Gesünderer, nahrhafter, leckererer – wenn über Superfood geredet wird, dann meist in Superlativen. Sie sind die Superhelden unter den Lebensmitteln. Aber Batman war nichts ohne sein Batmobil, Spiderman konnte nicht fliegen und der Anblick von Kryptonit ließ auch Superman erblassen… und so stellt sich die Frage: Ist Superfood wirklich so supergut?

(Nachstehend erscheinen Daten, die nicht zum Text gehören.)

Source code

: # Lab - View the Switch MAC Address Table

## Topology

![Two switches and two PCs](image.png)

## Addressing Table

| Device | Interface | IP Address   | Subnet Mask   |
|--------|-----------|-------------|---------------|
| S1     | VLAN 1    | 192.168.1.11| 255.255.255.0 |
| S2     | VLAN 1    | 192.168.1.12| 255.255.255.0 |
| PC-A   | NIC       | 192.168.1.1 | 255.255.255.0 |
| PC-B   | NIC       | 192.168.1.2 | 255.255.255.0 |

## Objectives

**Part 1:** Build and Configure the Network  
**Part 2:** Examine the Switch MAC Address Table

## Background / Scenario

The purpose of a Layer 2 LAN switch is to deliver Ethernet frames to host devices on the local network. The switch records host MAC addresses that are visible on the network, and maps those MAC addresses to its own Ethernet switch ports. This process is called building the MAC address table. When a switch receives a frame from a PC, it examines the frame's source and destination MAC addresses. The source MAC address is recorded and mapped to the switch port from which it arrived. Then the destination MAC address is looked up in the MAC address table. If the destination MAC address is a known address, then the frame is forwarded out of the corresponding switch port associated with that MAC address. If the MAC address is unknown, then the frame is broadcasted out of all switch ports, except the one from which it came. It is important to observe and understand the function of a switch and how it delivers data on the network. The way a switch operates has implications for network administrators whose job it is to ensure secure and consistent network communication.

Nach unseren Instagram-Accounts und Social-Media-Plattformen erobern sie nun auch unsere lokalen Supermärkte. Dass man beim Wort „Matcha-Tee“ oder „Chia-Samen“ nicht länger verdutzt aus der Wäsche guckt, heißt nämlich nicht zwingend, dass man Food-Blogger oder Veganer ist. Wer in den letzten Monaten beim Einkaufen die Augen offengehalten hat, wird gemerkt haben: Plötzlich sind da Lebensmittel, die preislich wie namentlich den Rahmen sprengen. Neben den urdeutschen Klassikern wie „Gewürzgurken“ und „Kartoffeleintopf“ zieren auf einmal exotische Namen die Etiketten in den Regalen.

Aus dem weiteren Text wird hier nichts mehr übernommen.